1.   Train a trigram model using the NLTK library
2.   For the bigram and trigram models, compute the perplexity for each N-gram in the test set and average the values over the total number of Ngrams. Replace ```inf``` values with zero.



In [244]:
n = 3

train_data_2, train_chains_2 = padded_everygram_pipeline(n, train_sents_2)

trigram_model = MLE(n)
trigram_model.fit(train_data_2, train_chains_2)
len(trigram_model.vocab)

2473

In [247]:
print(trigram_model.counts["called"])
print(round(trigram_model.score("out", ["called"]), 2))

15
0.47


In [261]:
import math
from statistics import mean


## perplexity calculation
def compute_test_ngram_ppl(test_ngrams: list, model: MLE) -> float:
    ppl = [model.perplexity(v) if not math.isinf(model.perplexity(v)) else 0 for v in test_ngrams]
    return mean(ppl)

In [263]:
## GRADED PART, DO NOT CHANGE!
GRADING_ANSWER.Q8 = compute_test_ngram_ppl(test_bigrams, bigram_model)
GRADING_ANSWER.Q9 = compute_test_ngram_ppl(test_trigrams, trigram_model)

#### How do you think why the model achieves such good perplexity?

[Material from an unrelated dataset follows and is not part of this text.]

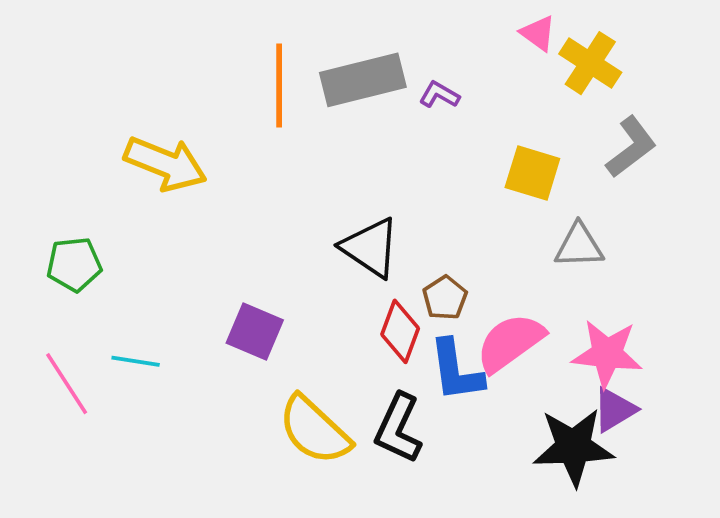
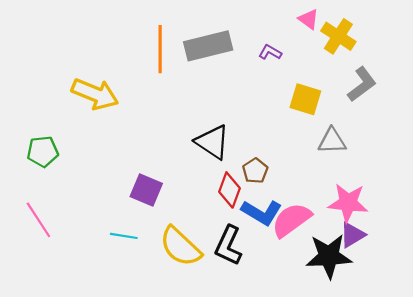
purple L-shape: (439, 95) -> (270, 52), moved
pink semicircle: (510, 343) -> (291, 220), moved
cyan line: (136, 361) -> (124, 236), moved
blue L-shape: (456, 371) -> (262, 212), turned -51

Note that we computed the perplexity on N-grams only, but not on the sentences. We leave the sentence-level setting for an ungraded task.

❗️Remember to **run the first code cell again** before submitting the solution.

### Extra tasks. Ungraded.


1.   Compare the models by computing the perplexity at the sentence-level. How often are the sentence probabilities zeroed out?
2.   Apply a smoothing method to your count-based models. How does it influence the model perplexity?